The same team previously demonstrated the bowing motion of the computer-generated, three-dimensional characters enhanced their perceived attractiveness.

This time they carried out experiments to rate how simple nodding and head shaking affected perceived impressions of personality.

Short video clips of the figures nodding, shaking their head or staying motionless were shown to 49 men and women aged 18 or over.

The Japanese participants then rated their attractiveness, likeability and approachability on a scale of 0 to 100.

Professor Jun-ichiro Kawahara, of Hokkaido University in Sapporo, said: "Our study also demonstrated nodding primarily increased likeability attributable to personality traits, rather than to physical appearance,"

He said head shaking had no effect on the ratings for likeability and approachability.

In many countries nodding is a communicative signal meaning approval and head shaking denial.

Prof Kawahara said: "The results showed the nodding head motion significantly increased ratings of subjective likability and approachability relative to those of the shaking or control conditions, whereas the shaking motion did not influence the ratings.

"Furthermore it was shown a nodding head motion of the computer-generated models primarily increased likeability attributable to personality traits rather than to physical appearance.

"We concluded head nodding motion is treated as information regarding approach-related motivations and enhances perceived likeability."

Prof Kawahara and co-author Prof Takayuki Osugi, of Yamagata University, said the study is the the first to show merely observing a person's subtle head motions can change initial impressions.
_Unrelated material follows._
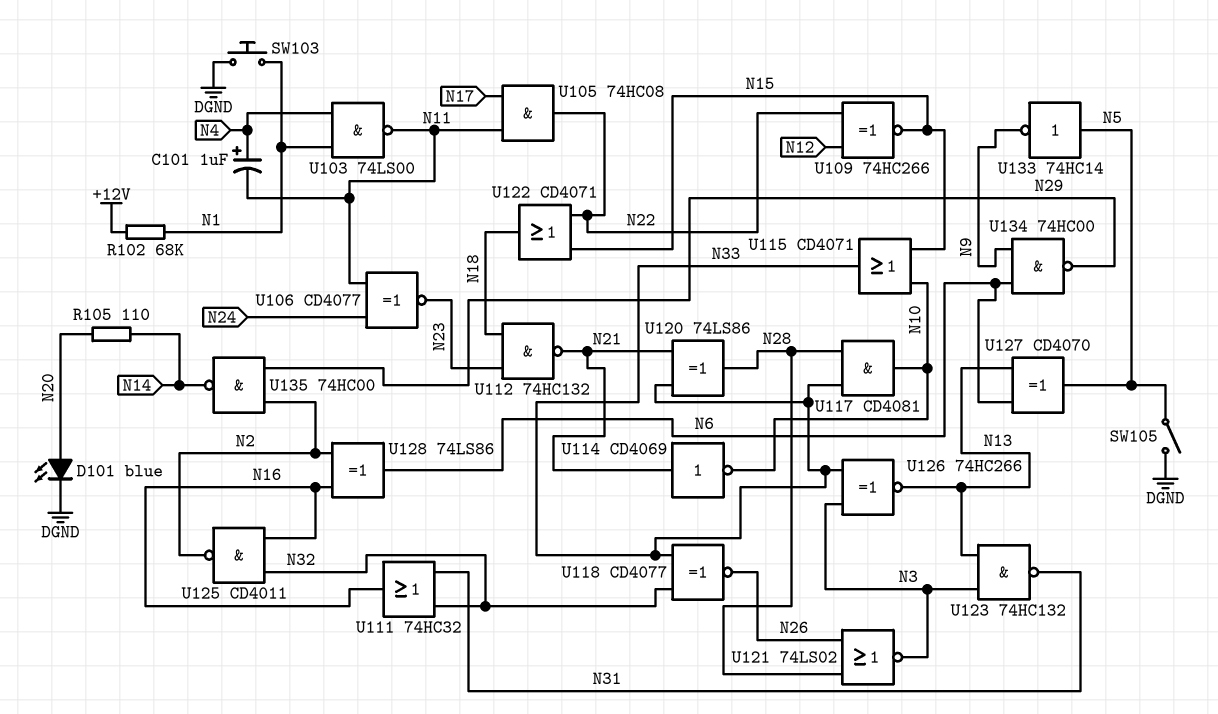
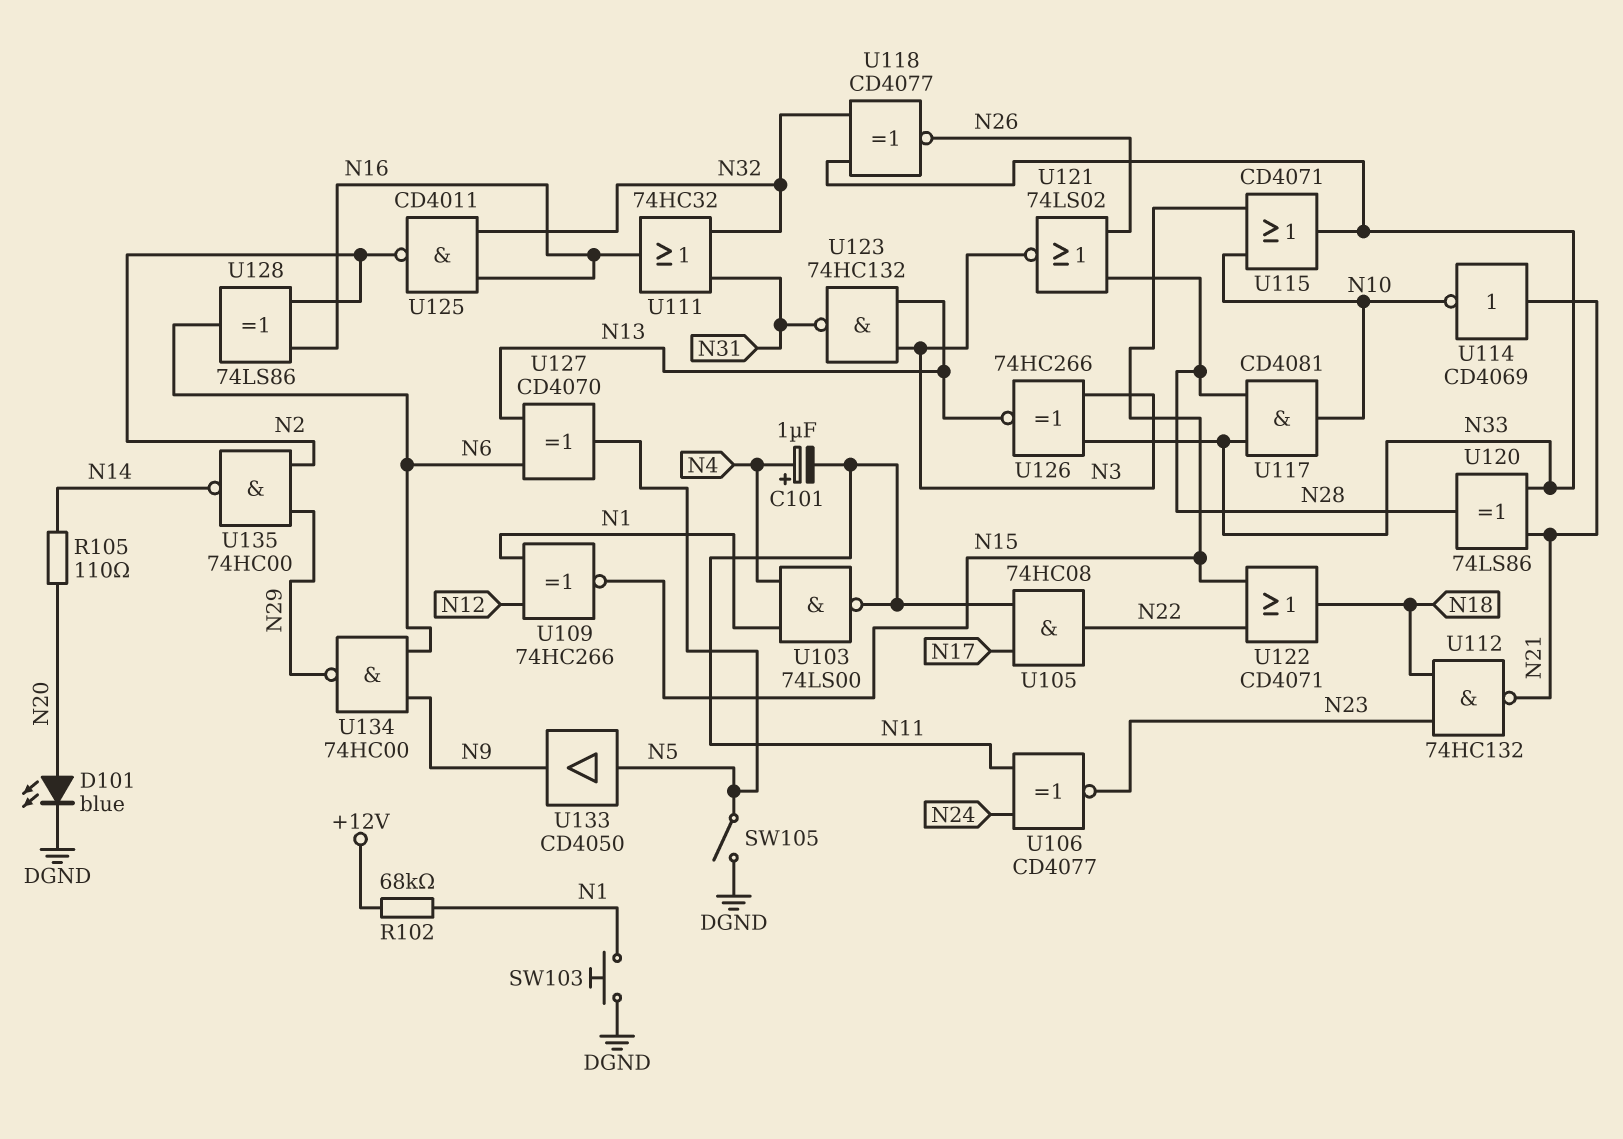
U109: XNOR 74HC266 (in N12, in N22, out N15) -> XNOR 74HC266 (in N1, in N12, out N15)
U133: NOT 74HC14 (in N5, out N9) -> buffer CD4050 (in N5, out N9)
But Prof Kawahara said: "Generalising these results requires a degree of caution because computer-generated female faces were used to manipulate head motions in our experiments.

"Further study involving male figures, real faces and observers from different cultural backgrounds is needed to apply these findings to real-world situations."

Earlier this month President Trump greeted 83 year-old Emperor Akihito and Empress Michiko in Tokyo with a genteel handshake and nod, but no bow.

This avoided the pitfall of President Obama who was criticised by Americans for his deep bow to the monarch in 2009.

After the meeting, Trump shook hands again, and tapped the emperor's arm repeatedly with his left hand. "Thank you for the great meeting", he told Akihito. "I'm sure we will meet again".

Obama also faced criticism from a different quarter - etiquette experts - who noted he combined a bow with an handshake.

This is not done in Japan traditionally, whether meeting the emperor or anyone else.

Trump nodded his head slightly - but did not bend at the waist.

When 6-foot, 2-inch Obama visited the Imperial Palace he made a grand gesture by bowing at the waist to the 5-foot, 5-inch Akihito. Trump is the same height as Obama.